Saison 1 :
On se souviendra peut-être que Barbet Schroeder avait réalisé dans les années 70 "Maîtresse*", film sulfureux sur les pratiques sado-masochistes ritualisées, qui voyait un jeune homme extérieur à ce monde (Depardieu) devenir l'assistant d'une "maîtresse" (Bulle Ogier) et entrer peu à peu dans son intimité.

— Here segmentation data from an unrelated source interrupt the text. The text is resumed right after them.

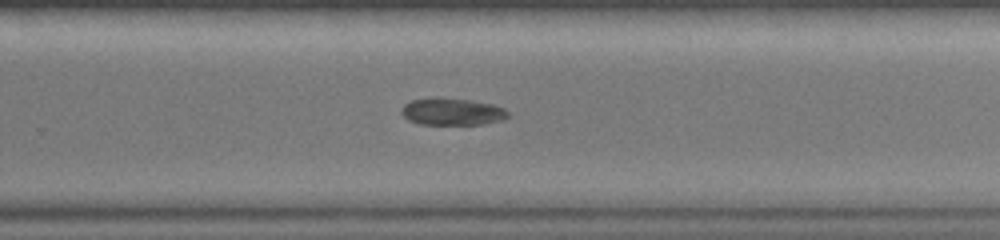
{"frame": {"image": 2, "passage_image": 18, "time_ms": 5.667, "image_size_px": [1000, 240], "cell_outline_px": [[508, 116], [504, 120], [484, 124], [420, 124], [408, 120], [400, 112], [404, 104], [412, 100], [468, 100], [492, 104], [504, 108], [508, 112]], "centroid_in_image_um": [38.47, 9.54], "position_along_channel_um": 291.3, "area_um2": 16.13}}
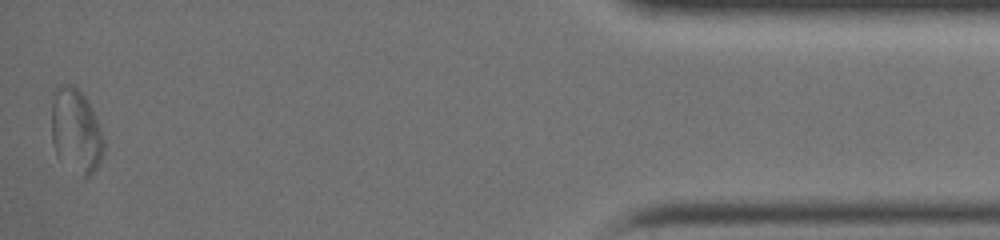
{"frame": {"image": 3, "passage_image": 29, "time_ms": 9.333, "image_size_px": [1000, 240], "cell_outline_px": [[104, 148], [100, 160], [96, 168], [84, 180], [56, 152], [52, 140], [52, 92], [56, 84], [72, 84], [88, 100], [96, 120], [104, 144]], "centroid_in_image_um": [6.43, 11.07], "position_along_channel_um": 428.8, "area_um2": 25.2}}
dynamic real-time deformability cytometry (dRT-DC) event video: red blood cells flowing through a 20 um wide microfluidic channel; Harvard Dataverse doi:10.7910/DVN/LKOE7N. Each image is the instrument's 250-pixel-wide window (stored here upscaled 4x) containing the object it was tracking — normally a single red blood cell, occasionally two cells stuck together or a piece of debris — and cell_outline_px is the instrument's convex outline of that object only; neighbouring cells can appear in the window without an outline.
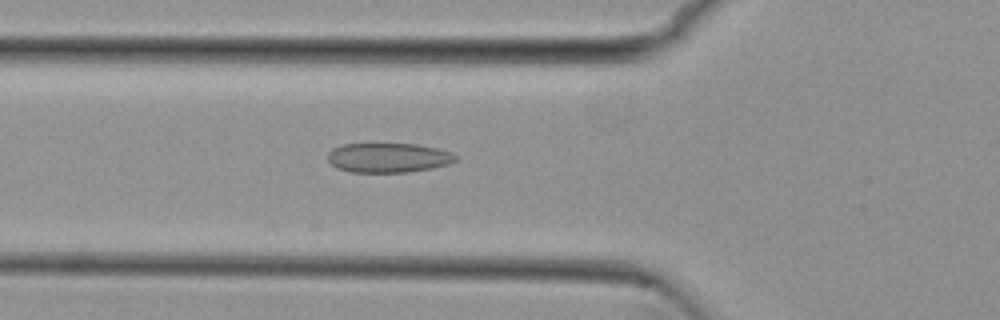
{"species": "common noctule bat (a hibernating species)", "species_latin": "Nyctalus noctula", "temperature_condition": "cold", "stored_images_in_passage": 28, "camera_frame_rate_fps": 3000, "um_per_image_px": 0.085, "animal": {"sex": "female", "body_mass_g": 29.2, "forearm_length_mm": 56.3}, "frame": {"image": 1, "passage_image": 3, "time_ms": 0.667, "image_size_px": [1000, 320], "cell_outline_px": [[456, 160], [448, 164], [432, 168], [408, 172], [348, 172], [336, 168], [328, 160], [328, 152], [332, 148], [344, 144], [416, 144], [436, 148], [448, 152], [456, 156]], "centroid_in_image_um": [32.95, 13.41], "position_along_channel_um": 92.8, "area_um2": 21.91}}
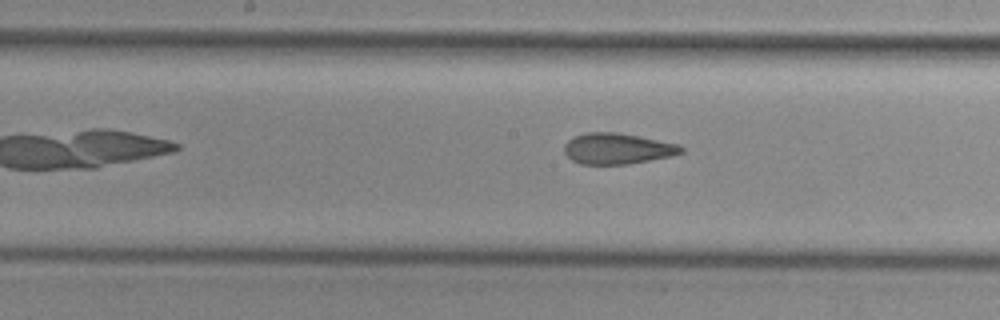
{"frame": {"image": 2, "passage_image": 11, "time_ms": 3.333, "image_size_px": [1000, 320], "cell_outline_px": [[684, 152], [668, 156], [628, 164], [580, 164], [572, 160], [564, 152], [564, 144], [568, 140], [576, 136], [588, 132], [616, 132], [680, 144], [684, 148]], "centroid_in_image_um": [52.46, 12.63], "position_along_channel_um": 195.7, "area_um2": 20.87}}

Schroeder avait inséré dans son film des images réalistes de pratiques extrêmes, qui avaient choqué à l'époque le public "non averti"... Il est amusant de constater combien "Bonding", la série US de Rightor Doyle part du même principe (l'initiation d'un jeune homme à un monde caché, à la fois attirant, effrayant et vaguement révoltant) et s'essaie à un parcours similaire, qui est de montrer que, derrière l'étrangeté, ce sont toujours les mêmes tares et les mêmes souffrances que l'on retrouve. Avec deux différences de taille, qui sont que le registre de la série est foncièrement comique, voire petit à petit celui de la rom com la plus convenue, et surtout que le sado masochisme est principalement réduit ici à des humiliations morales, voire même à des pantalonnades vaguement grotesques, et que la souffrance physique est largement évacuée, voire ignorée.

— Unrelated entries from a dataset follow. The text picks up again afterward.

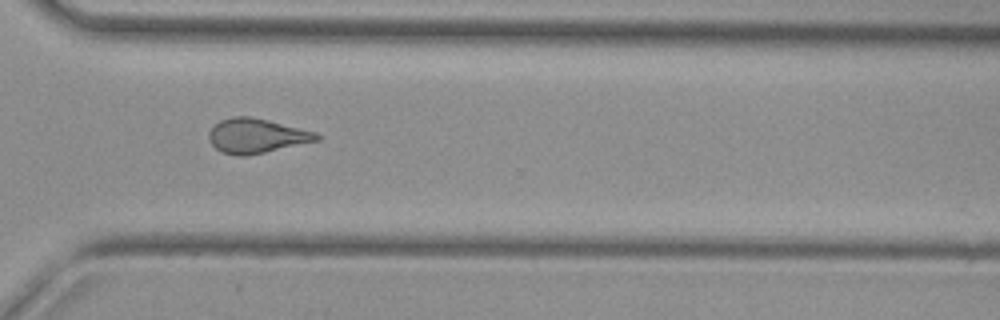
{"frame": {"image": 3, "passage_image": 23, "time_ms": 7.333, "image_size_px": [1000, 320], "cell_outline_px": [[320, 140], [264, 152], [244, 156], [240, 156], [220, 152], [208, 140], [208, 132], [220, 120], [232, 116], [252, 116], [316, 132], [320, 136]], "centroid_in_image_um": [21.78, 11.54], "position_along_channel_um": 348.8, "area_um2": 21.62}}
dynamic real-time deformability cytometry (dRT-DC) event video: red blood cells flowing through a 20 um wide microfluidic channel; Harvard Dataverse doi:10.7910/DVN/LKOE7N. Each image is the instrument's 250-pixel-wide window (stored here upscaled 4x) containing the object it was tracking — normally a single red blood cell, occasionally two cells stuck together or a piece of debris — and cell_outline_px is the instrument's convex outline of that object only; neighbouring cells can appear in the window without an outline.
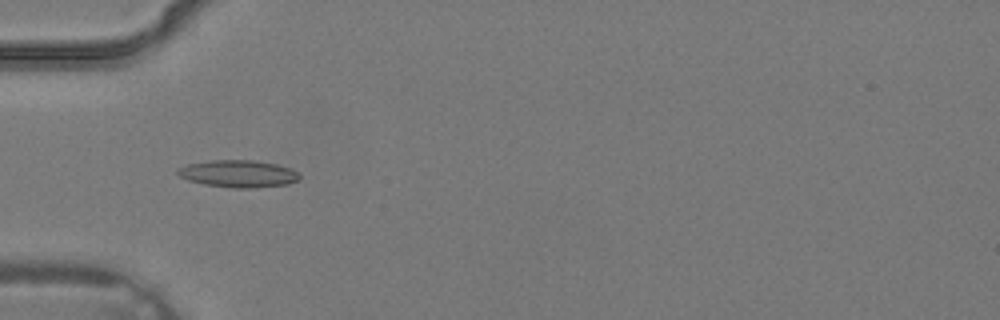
{"species": "common noctule bat (a hibernating species)", "species_latin": "Nyctalus noctula", "temperature_condition": "warm", "stored_images_in_passage": 3, "camera_frame_rate_fps": 3000, "um_per_image_px": 0.085, "animal": {"sex": "male", "body_mass_g": 19.2, "forearm_length_mm": 51.8}, "frame": {"image": 1, "passage_image": 3, "time_ms": 0.667, "image_size_px": [1000, 320], "cell_outline_px": [[300, 180], [288, 184], [252, 188], [232, 188], [204, 184], [188, 180], [180, 176], [176, 172], [176, 168], [188, 164], [212, 160], [252, 160], [276, 164], [292, 168], [300, 176]], "centroid_in_image_um": [20.26, 14.77], "position_along_channel_um": 64.7, "area_um2": 19.36}}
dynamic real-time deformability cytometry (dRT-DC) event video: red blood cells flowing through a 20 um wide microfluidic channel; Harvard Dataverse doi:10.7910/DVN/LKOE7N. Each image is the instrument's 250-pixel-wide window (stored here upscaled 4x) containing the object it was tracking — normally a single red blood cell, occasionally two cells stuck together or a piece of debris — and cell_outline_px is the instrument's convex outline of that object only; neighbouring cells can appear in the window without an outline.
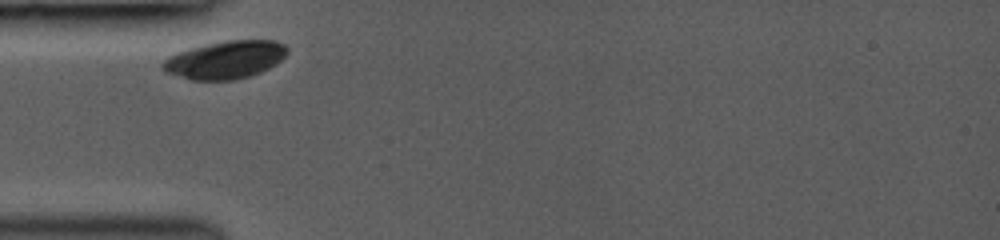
{"species": "common noctule bat (a hibernating species)", "species_latin": "Nyctalus noctula", "temperature_condition": "room temperature", "stored_images_in_passage": 26, "camera_frame_rate_fps": 3000, "um_per_image_px": 0.085, "animal": {"sex": "female", "body_mass_g": 19.0, "forearm_length_mm": 53.3}, "frame": {"image": 1, "passage_image": 1, "time_ms": 0.0, "image_size_px": [1000, 240], "cell_outline_px": [[288, 52], [276, 64], [260, 72], [236, 80], [192, 80], [164, 72], [160, 68], [160, 64], [164, 60], [188, 48], [204, 44], [228, 40], [272, 40], [284, 44], [288, 48]], "centroid_in_image_um": [19.13, 5.08], "position_along_channel_um": 65.9, "area_um2": 27.46}}
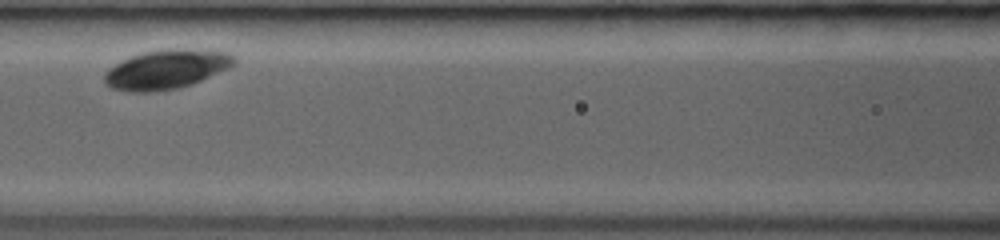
{"frame": {"image": 2, "passage_image": 8, "time_ms": 2.333, "image_size_px": [1000, 240], "cell_outline_px": [[236, 64], [228, 68], [192, 84], [176, 88], [148, 92], [132, 92], [112, 88], [104, 80], [104, 72], [108, 68], [128, 56], [140, 52], [164, 48], [208, 48], [232, 52], [236, 56]], "centroid_in_image_um": [14.19, 5.84], "position_along_channel_um": 152.4, "area_um2": 30.4}}
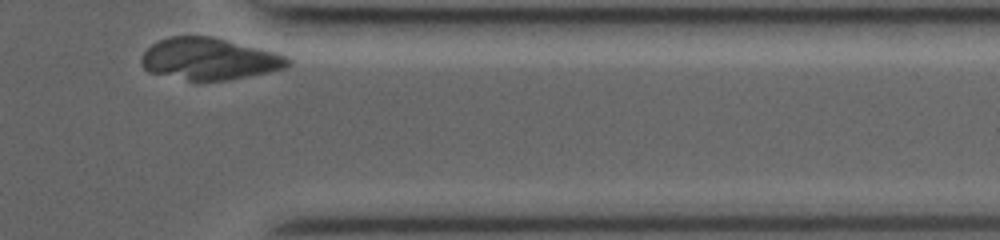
{"frame": {"image": 3, "passage_image": 26, "time_ms": 8.667, "image_size_px": [1000, 240], "cell_outline_px": [[292, 60], [284, 68], [268, 72], [228, 80], [188, 80], [148, 72], [144, 68], [140, 60], [144, 52], [152, 44], [160, 40], [172, 36], [212, 36], [272, 52], [284, 56]], "centroid_in_image_um": [17.74, 5.01], "position_along_channel_um": 393.7, "area_um2": 35.08}}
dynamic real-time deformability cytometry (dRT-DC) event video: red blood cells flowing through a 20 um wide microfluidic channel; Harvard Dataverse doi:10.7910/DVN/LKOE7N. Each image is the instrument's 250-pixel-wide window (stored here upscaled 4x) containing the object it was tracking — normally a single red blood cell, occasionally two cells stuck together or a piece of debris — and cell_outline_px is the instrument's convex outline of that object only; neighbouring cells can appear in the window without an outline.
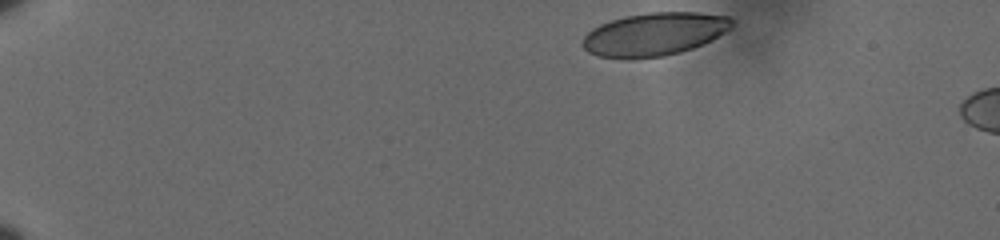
{"species": "human", "species_latin": "Homo sapiens", "temperature_condition": "cold", "stored_images_in_passage": 46, "camera_frame_rate_fps": 3000, "um_per_image_px": 0.085, "donor": {"sex": "male"}, "frame": {"image": 1, "passage_image": 1, "time_ms": 0.0, "image_size_px": [1000, 240], "cell_outline_px": [[732, 28], [712, 40], [704, 44], [680, 52], [664, 56], [628, 60], [620, 60], [596, 56], [588, 52], [580, 44], [584, 36], [592, 28], [600, 24], [624, 16], [648, 12], [700, 12], [728, 16], [732, 20]], "centroid_in_image_um": [55.58, 2.92], "position_along_channel_um": 29.4, "area_um2": 38.15}}
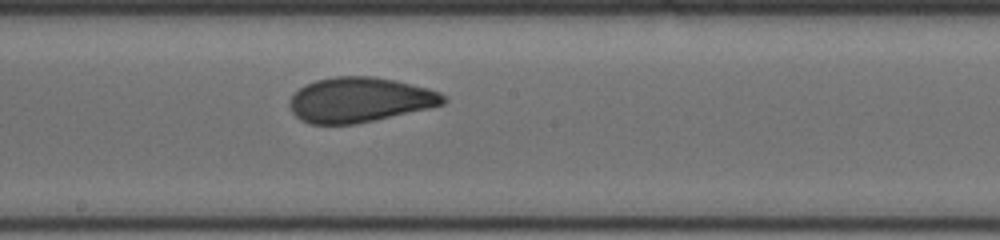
{"frame": {"image": 2, "passage_image": 26, "time_ms": 8.333, "image_size_px": [1000, 240], "cell_outline_px": [[448, 100], [444, 104], [428, 108], [372, 120], [352, 124], [312, 124], [300, 120], [292, 112], [288, 104], [292, 96], [304, 84], [316, 80], [336, 76], [372, 76], [396, 80], [428, 88], [440, 92]], "centroid_in_image_um": [30.56, 8.47], "position_along_channel_um": 217.6, "area_um2": 40.06}}
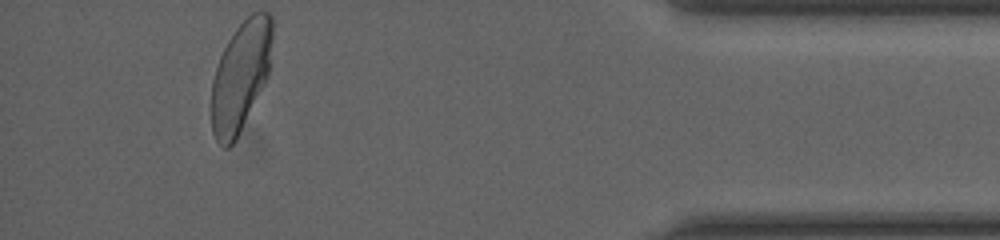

Alors oui, la première saison de "Bonding" est drôle, voire même réjouissante. Oui, elle va titiller les frontières de la (large) tolérance actuelle vis à vis de l'homosexualité masculine en particulier - qui reste légèrement caricaturale, mais est au moins décrite avec empathie, voire avec chaleur. Oui, elle pointe du doigt l'incompréhension dont sont encore victimes les adeptes du bondage / SM. Oui, elle assume une certaine déviance que nous avons probablement tous, plus ou moins cachée, en nous-mêmes. Et pour cela, elle est un spectacle très réjouissant, d'autant qu'elle est portée par d'excellents acteurs, qui dégagent vraiment quelque chose et qu'on se prend très vite à aimer : Zoe Levin est très jolie en clone de Winona Ryder, mais ce sont surtout tous les mâles du casting qui font le show, s'appuyant sur des personnages complexes et paradoxaux comme on les aime, avec un premier lieu le formidable Brendan Scannell, véritable révélation de la série.
Mais on ne peut par contre que déplorer que Doyle n'ait pas le courage d'aller se frotter plus franchement aux zones plus obscures de l'âme humaine, et passe finalement un peu à côté de son sujet.
[Critique écrite en 2021]
Saison 2 :
Changement assez net d'atmosphère, voire de direction pour la seconde saison de "Bonding" : moins drôle, même si Brendan Scannell continue à faire le job au-delà de nos espérances, la série adopte désormais une approche plus conventionnellement "psychologique", explorant un mal-être général certes bien senti, mais finalement peu original. Quelques éclairs anticonformistes, voire déjantés illuminent encore la série ça et là, mais on les compte finalement sur les doigts d'une seule main. De plus, le scénario contribue maladroitement à "désacraliser" le personnage de "maîtresse" de Tiff (qui retourne ici à "l'école"), ce qui n'aide pas à maintenir notre intérêt envers le versant sado-maso de l'histoire. Zoe Levin, privée de son aura, déçoit, et c'est encore une fois les personnages masculins qui sont en charge du trouble qui reste dans la série : l'hilarant hétéro Frank assumant à moitié son attirance pour l'homosexualité, le touchant personnage de l'esclave "allemand" Rolph, les deux "fiancés normaux" que sont Josh et Doug, et surtout, une fois encore le régulièrement bouleversant Pete / Carter, avec ses numéros de "stand up" écorchés nous aident à tenir le coup même quand le scénario patine un peu.
Il est quand même dommage d'avoir le sentiment qu'après un démarrage pétaradant, "Bonding" est peu à peu devenue une série à peu près normale, exploitant les ressorts usés de la romcom contemporaine.